No shock that my fellow panelist John Parrott is a good guy - you don't earn your sweater as a Question Of Sport captain without having a fair measure of wit and charm.

But I was taken aback by his grasp of the formbook, he really knows his stuff. Put it this way, he'd make rather a better Racing Post reporter than I would a professional snooker player.

It was also a pleasant surprise to see justhow popular Cheltenham previews still are - there were 150-odd squeezed into the town hall.

Wonder how that will compare with the venue's other big attractions in March, the Vince 'Ron Dixon in Brookside' Earl show and the visit of the Chicago Teddybears Society Jazzband, who appear every second Thursday of the month.

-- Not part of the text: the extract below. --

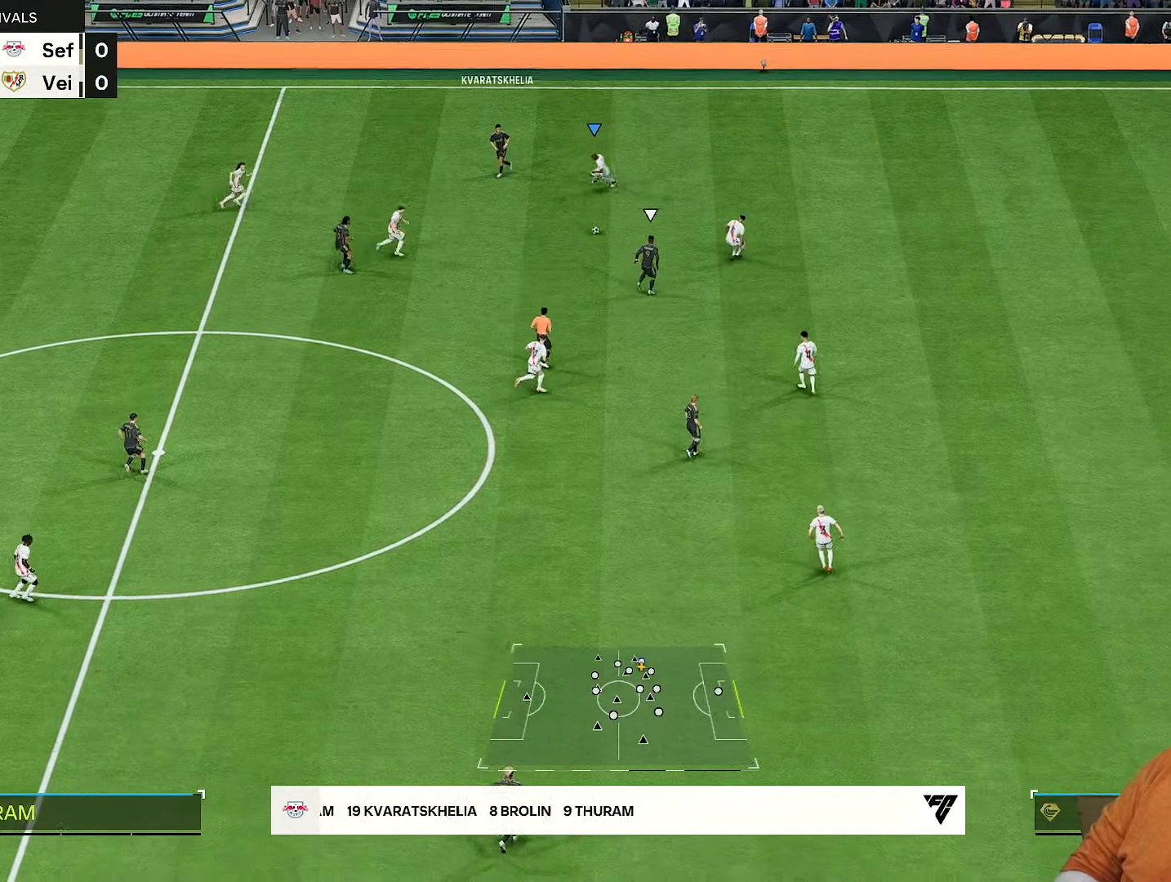
{"dt_ms": 500, "buttons": ["R2"], "left_stick": "down", "right_stick": "center", "events": [[50, "left_stick", "down-right"], [183, "right_stick", "down-right"], [217, "left_stick", "down-left"], [250, "right_stick", "center"], [267, "L2", "up"], [350, "left_stick", "down"]]}
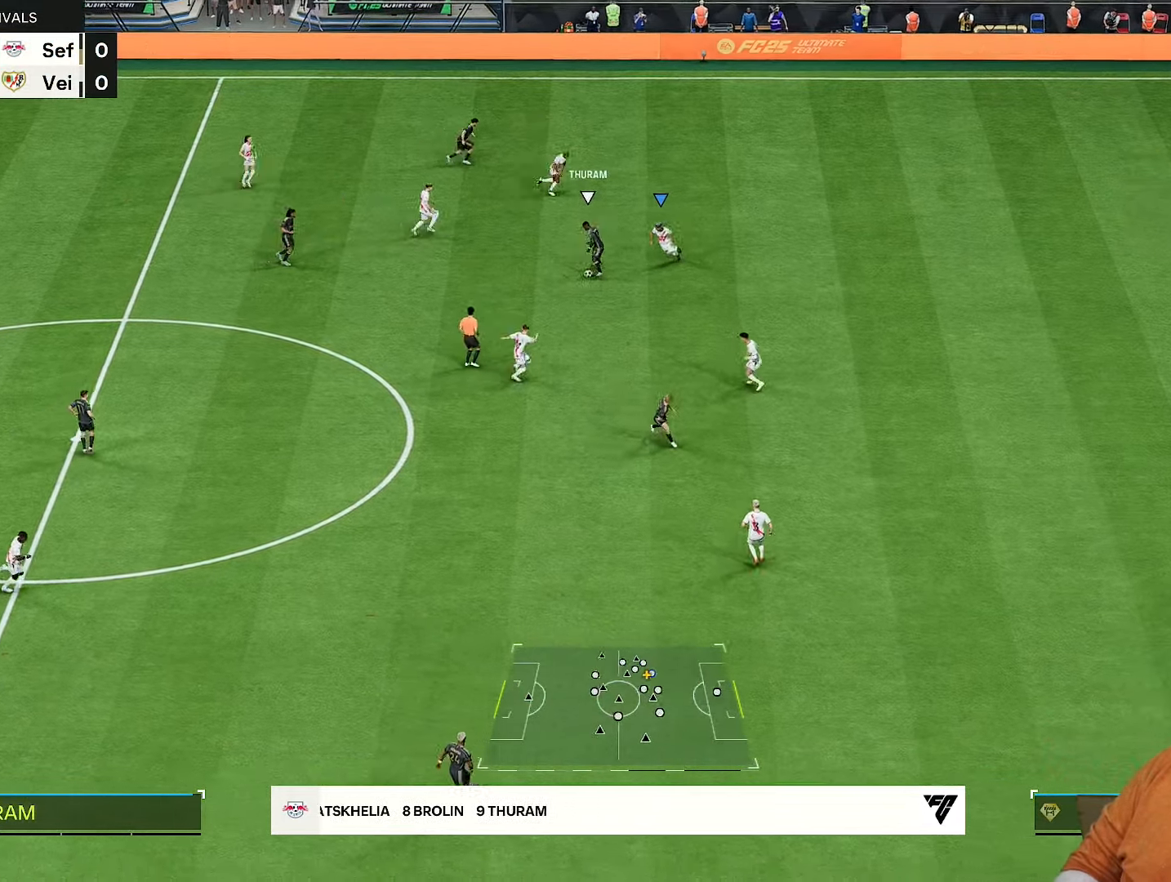
{"dt_ms": 500, "buttons": ["R2"], "left_stick": "down-left", "right_stick": "center", "events": [[50, "left_stick", "down-left"]]}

And you can never underestimate the kindness of strangers - it was impossible actually to pay for a drink.

That was despite several clearly being regular readers of this column, some of whom mentioned they were left hanging by my faux pas over last month's slapdash question about the track which staged three races over 4m.

They'll probably be left in far worse trouble should they follow my tips, which, as always, seemed to become more dangerously confident as the night went on.

The outcome of the Byrne Group Plate will probably determine whether it will ever be safe for me to return.